He will be based in Los Angeles and overseeing the growth of BMG’s S-Curve Records, Rise Records and BBR Music Group.
After just four years of operation in the recorded music market, BMG Rights Management’s U.S. bureau now makes 25 percent of its revenues from recordings. While BMG’s strengths still lie in publishing — aside from the majors, BMG is now the world’s largest publisher by market share — the company has equally strong ambitions to scale its recordings arm and announced today (Nov. 14) the hiring of Tom ‘Grover’ Biery as EVP of recorded music to help lead this growth.
Biery will be based in Los Angeles, reporting to BMG US’ president of repertoire & marketing Zach Katz and overseeing the growth of BMG’s S-Curve Records, Rise Records and recently-acquired BBR Music Group.
In joining BMG, Biery concludes his brief, year-long career as SVP of streaming marketing at Concord Music Group — which has recently embarked on its own acquisition spree and currently ranks behind BMG and the majors as the fifth-largest integrated music company in the world. Billboard reported in June 2017 that BMG had offered to buy Concord for a price tag of $500 million, undercutting the latter’s asking price of $700 million.
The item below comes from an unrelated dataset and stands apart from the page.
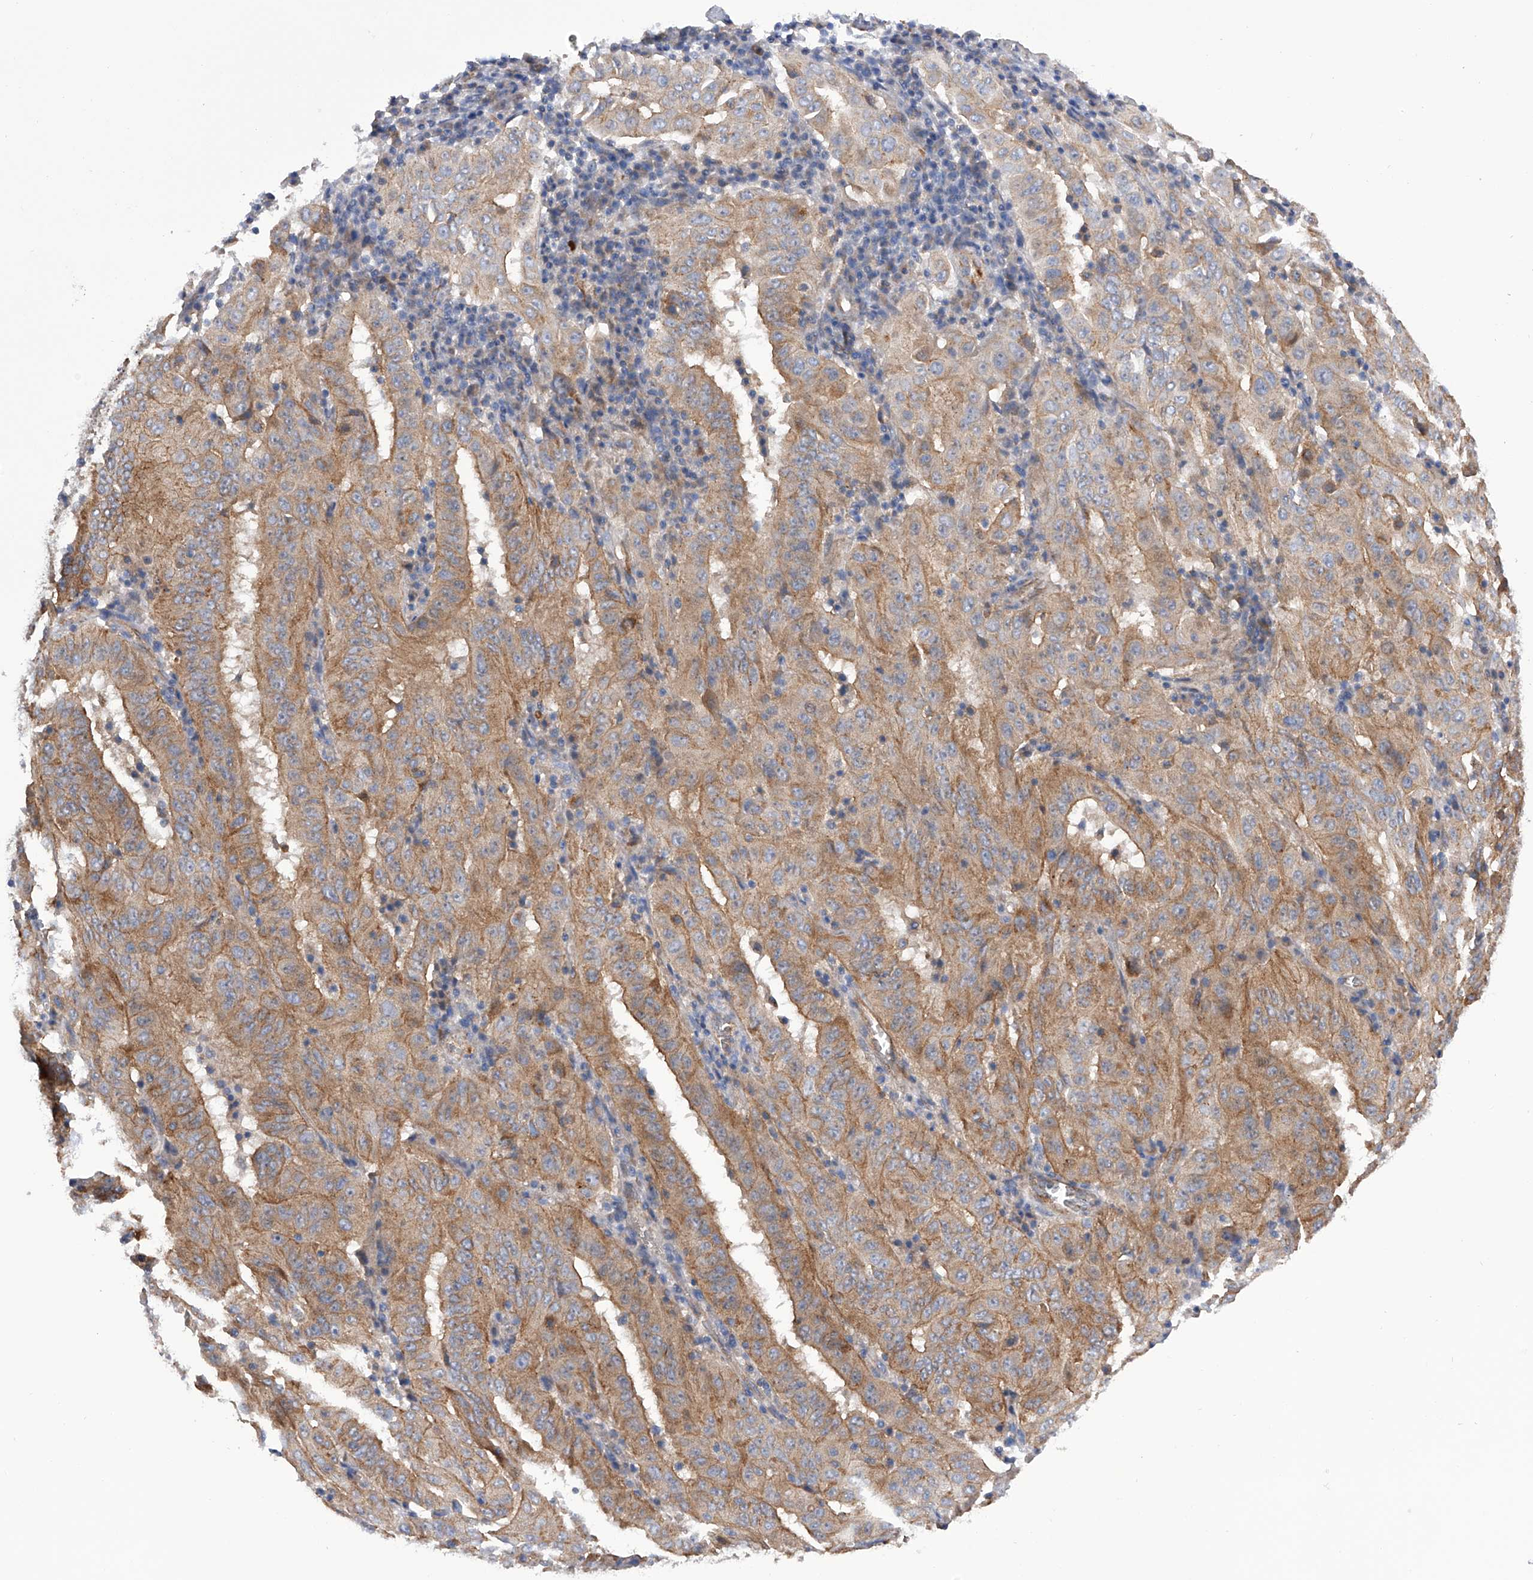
{"staining": {"intensity": "moderate", "quantity": ">75%", "location": "cytoplasmic/membranous"}, "tissue": "pancreatic cancer", "cell_type": "Tumor cells", "image_type": "cancer", "snomed": [{"axis": "morphology", "description": "Adenocarcinoma, NOS"}, {"axis": "topography", "description": "Pancreas"}], "caption": "Adenocarcinoma (pancreatic) stained with a brown dye demonstrates moderate cytoplasmic/membranous positive staining in about >75% of tumor cells.", "gene": "MLYCD", "patient": {"sex": "male", "age": 63}}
Prior to Concord, Biery served as EVP and general manager at Warner Bros. Records, where he relaunched the label’s vinyl business and helped the label become a founding sponsor of Record Store Day in 2007. In between his stints at WBR and Concord, he worked as an independent management and marketing consultant for companies like Artist Partner Group and Kobalt Label Services, and resurrected reggae artist Jimmy Cliff’s career as part of management company The Collective until it shut down in 2014.
“Grover is a heavy hitter with a wealth of experience navigating the new music business in both streaming and value-added physical formats,” Katz said in a statement. “We look to him to help guide our Los Angeles and New York teams to new heights as we pursue our strategy of giving proven talent the attention it deserves while also seeking breakout successes.”
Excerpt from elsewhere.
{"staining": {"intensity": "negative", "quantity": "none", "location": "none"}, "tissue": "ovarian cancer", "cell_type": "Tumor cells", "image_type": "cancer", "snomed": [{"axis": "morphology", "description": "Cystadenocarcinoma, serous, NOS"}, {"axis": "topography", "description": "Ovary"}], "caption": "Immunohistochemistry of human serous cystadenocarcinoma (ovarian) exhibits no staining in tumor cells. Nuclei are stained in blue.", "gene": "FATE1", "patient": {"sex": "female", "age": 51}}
Billboard estimates that BMG’s music unit ended Q3 2017 with $424 million in revenues — a 29 percent increase year-over-year, driven by its recent acquisitions in production music and legacy rock catalogs. The company also recently scored four simultaneous top 10 hits on Billboard’s Independent Albums chart (Big K.R.I.T., Hollywood Undead, Granger Smith and Hanson), its highest such tally in a single week.